Penthouses make up 14% of available properties, with a median asking price of €474k. The price per square metre rises to €4,702, a premium of roughly eight per cent over standard apartments. This increment reflects the value buyers place on private terraces, unobstructed views, and top-floor positioning, though the absolute price difference remains modest enough to keep penthouses within reach of buyers initially considering upper-floor apartments.
Villas represent 19% of the market and command a median of €1.59M, more than four times the apartment median. The per-square-metre price of €3,815, however, sits below both apartments and penthouses. This inversion is typical of detached housing: buyers pay for land, privacy, and total built area, but the marginal cost of additional square metres falls as plot size increases. The villa segment includes both older single-family homes on generous plots and newer builds in gated communities, with the median figure skewed toward the upper end of the range.
Townhouses comprise 7% of listings, a small enough share that they function as a niche rather than a distinct market segment. They typically occupy the price band between apartments and villas, appealing to buyers who want outdoor space and separation from neighbours without the maintenance burden or capital outlay of a detached property.
Within the broader Benalmadena municipality, Benalmadena Costa commands a premium over Benalmadena Pueblo, the hillside village centre where traditional architecture and altitude trade off against beachfront convenience.

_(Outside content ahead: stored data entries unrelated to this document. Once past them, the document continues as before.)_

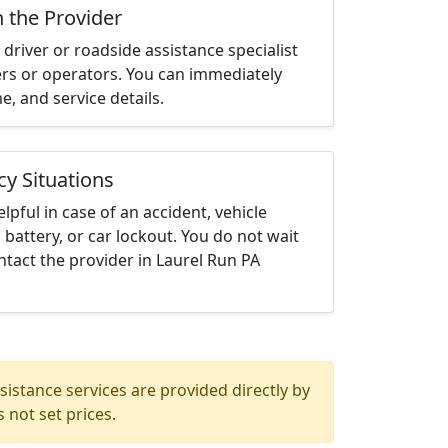
h the Provider
driver or roadside assistance specialist
ters or operators. You can immediately
me, and service details.
cy Situations
elpful in case of an accident, vehicle
 battery, or car lockout. You do not wait
tact the provider in Laurel Run PA
istance services are provided directly by
 not set prices.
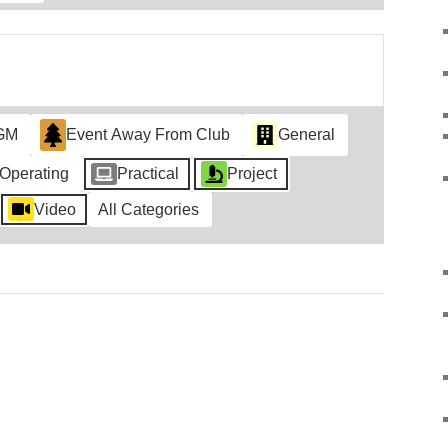
GM
Event Away From Club
General
Operating
Practical
Project
Video
All Categories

El Faro and Torreblanca, both to the west, also list at lower per-square-metre prices, reflecting their position further from the main marina and commercial spine.
To the immediate west, La Capellania and the Higueron area ask more per square metre. These neighbourhoods benefit from newer construction, hillside plots with sea views, and proximity to private facilities including a beach club and sports complex. The price gap reflects both the age of the housing stock and the perceived prestige of the address rather than any meaningful difference in beach access or transport links.
The wide interquartile range between €299k and €738k means that budget and property type will determine your options more than any single headline figure. A buyer with €299k to spend will find choice concentrated in the apartment segment, likely in older buildings or those set back from the seafront. At €738k, the market opens to include penthouses, larger apartments in premium developments, and the lower end of the villa range.
The dominance of apartments in the listing count reflects both the built environment and the investment profile of the neighbourhood. Benalmadena Costa has absorbed decades of vertical development, and much of the resale stock consists of units in blocks built between the late twentieth century and the early two-thousands. Buyers seeking villas will find fewer options and longer search times, though the lower per-square-metre price for detached housing means that capital goes further in absolute space terms.
One structural limitation applies to all figures here: these are asking prices, not closed sale prices. Vendors and agents set asking figures based on aspiration, comparable listings, and negotiation cushion. The gap between asking and achieved price varies by property type, season, and individual seller motivation. In practice, this means the numbers represent the starting point of a negotiation rather than the amount that changes hands. Buyers should treat the median and quartile figures as a guide to market positioning, not a prediction of transaction value.